In September 2002, the A-O division began asking the Department of Foreign Affairs and International Trade (DFAIT) to help them secure the ability to travel to Syria to interrogate Almalki themselves, or at least direct how he would be interrogated by Syrians. When DFAIT officer Jonathan Solomon demanded to know whether they would be clear not to use torture, since it had already been used against Ahmed el-Maati, A-O Division officers "got awkward" and Cabana claimed that it was possible that el-Maati had just been lying about Syria using torture. Also in September, as Arar was en route to New York from Switzerland, Project A-O officers faxed a memo to Americans which involved a number of "false claims" about Arar, stating that he and his wife were "Islamic
Extremist individuals suspected of being linked to the Al Qaeda
terrorist movement". Arar was subsequently arrested and deported to Syria where he was tortured for ten months before being found innocent of any wrongdoing.

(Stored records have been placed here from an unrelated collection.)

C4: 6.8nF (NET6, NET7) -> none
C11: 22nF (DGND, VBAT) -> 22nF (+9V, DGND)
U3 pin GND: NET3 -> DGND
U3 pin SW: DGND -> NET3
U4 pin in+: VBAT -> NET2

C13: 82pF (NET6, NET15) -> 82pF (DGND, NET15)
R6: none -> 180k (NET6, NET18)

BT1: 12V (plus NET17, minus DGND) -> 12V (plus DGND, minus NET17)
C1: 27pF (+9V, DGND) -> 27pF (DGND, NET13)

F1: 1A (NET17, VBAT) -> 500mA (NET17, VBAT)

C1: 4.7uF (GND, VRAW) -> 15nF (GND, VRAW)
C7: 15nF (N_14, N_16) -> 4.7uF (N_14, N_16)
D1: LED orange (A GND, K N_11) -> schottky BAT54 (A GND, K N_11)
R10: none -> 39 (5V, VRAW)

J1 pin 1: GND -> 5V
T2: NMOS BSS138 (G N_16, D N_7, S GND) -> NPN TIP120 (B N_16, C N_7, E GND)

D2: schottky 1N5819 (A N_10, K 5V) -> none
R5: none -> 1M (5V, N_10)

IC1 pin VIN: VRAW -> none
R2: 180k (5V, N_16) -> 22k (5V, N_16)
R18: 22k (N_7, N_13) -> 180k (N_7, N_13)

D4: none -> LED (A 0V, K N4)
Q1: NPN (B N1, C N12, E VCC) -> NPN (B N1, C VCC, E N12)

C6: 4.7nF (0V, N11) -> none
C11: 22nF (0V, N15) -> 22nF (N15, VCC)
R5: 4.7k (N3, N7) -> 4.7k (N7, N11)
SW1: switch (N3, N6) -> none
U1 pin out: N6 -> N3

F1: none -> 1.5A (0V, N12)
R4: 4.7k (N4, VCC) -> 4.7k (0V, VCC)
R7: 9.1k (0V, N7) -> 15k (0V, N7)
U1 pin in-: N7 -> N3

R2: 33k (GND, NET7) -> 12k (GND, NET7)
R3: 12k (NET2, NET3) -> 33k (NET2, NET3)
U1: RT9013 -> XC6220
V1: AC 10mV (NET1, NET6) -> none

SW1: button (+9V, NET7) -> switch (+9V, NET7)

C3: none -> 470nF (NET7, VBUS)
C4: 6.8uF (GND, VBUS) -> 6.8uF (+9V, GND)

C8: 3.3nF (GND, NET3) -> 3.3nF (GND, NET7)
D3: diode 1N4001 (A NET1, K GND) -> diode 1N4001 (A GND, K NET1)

The project also sent officers to Pakistan in 2005, after it was announced that Khadr's son Abdullah had been arrested. Abdullah stated that when he was about 14 years old, his father had purchased two pairs of walkie talkies from Almalki, although his lawyers later argued the statement had been made due to his mistreatment by Pakistani officials.

==Members==
Toronto Members

| Name | Subdivision | Role | Later work |
|---|---|---|---|
| Scott Mills | Ontario Provincial Police | One of the first members in September 2001, leading investigation into el-Maati. Assumed to have questioned him on November 11, 2001. |  |

Ottawa Members

| Name | Subdivision | Role | Later work |
|---|---|---|---|
| Cpl. Randy Buffam | RCMP | Interviewed Arar in January 2002, later refused to speak with journalist Mike Trickey at the Ottawa Citizen. |  |
| Insp. Michel Cabana | RCPM, first leader of Project A-O | Oversaw Project A-O from October 5, 2001 through February 4, 2003. | Was promoted to Superintendent upon completing project. |
| SSgt. Patrick Callaghan | Ottawa Police Service, Project A-O | Flew to Washington in May 2002 to brief FBI about Canadian targets. |  |
| Warren Coons | RCMP, second leader of Project A-O | Took over following Cabana's departure in February 2003 |  |
| Kevin Corcoran | Ottawa Police Service | Flew to Washington in May 2002 to brief FBI about Canadian targets. |  |
| Cpl. Rick Flewelling | RCMP, National Security Investigations | Supervised the actions of Project A-O, spoke to the FBI immediately prior to Arar's deportation | Promoted to Sergeant in April 2005. |
| Cpl. Robert LeMay |  | Assigned to investigate Arar after the Mango's lunch. |  |
| Sgt. Rock Fillion | Gatineau police | Assigned to investigate Arar after the Mango's lunch. |  |

==Fallout==
After it was discovered that Canadian authorities had been complicit in the rendition and torture of an innocent Canadian, a Royal Commission was formed to investigate. Project A-O figured prominently in the explanation of Canada's anti-terrorism investigations, while attorney Don Bayne unsuccessfully argued that since the RCMP couldn't disclose full information due to national security concerns, it therefore shouldn't have to disclose any information about the project.

The Commission determined that the Project A-O officers "lacked experience
and training in conducting national security investigations".